== Segment start ==
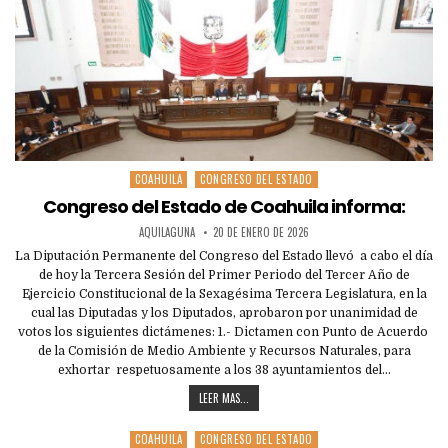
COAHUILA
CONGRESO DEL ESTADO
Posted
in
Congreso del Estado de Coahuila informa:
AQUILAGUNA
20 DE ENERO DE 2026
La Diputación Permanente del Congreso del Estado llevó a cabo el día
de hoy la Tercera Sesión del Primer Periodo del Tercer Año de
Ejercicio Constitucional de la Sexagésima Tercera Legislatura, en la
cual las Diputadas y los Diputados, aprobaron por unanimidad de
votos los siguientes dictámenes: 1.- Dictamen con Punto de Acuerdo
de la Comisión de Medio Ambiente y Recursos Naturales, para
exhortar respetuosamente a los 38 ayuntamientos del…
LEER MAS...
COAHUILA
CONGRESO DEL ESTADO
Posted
== Segment end ==
== Segment start ==
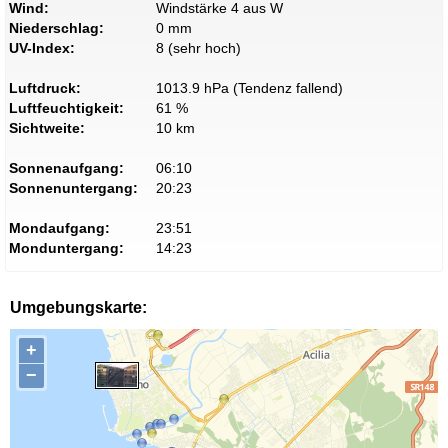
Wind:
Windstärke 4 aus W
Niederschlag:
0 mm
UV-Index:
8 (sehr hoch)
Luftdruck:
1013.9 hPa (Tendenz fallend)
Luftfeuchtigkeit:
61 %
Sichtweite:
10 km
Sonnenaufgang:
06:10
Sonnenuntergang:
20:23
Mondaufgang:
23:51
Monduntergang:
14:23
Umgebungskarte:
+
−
== Segment end ==
## Work to be completed
Every line of the entries above that holds "Tercera" should be copied out.

## Finished exercise
de hoy la Tercera Sesión del Primer Periodo del Tercer Año de
Ejercicio Constitucional de la Sexagésima Tercera Legislatura, en la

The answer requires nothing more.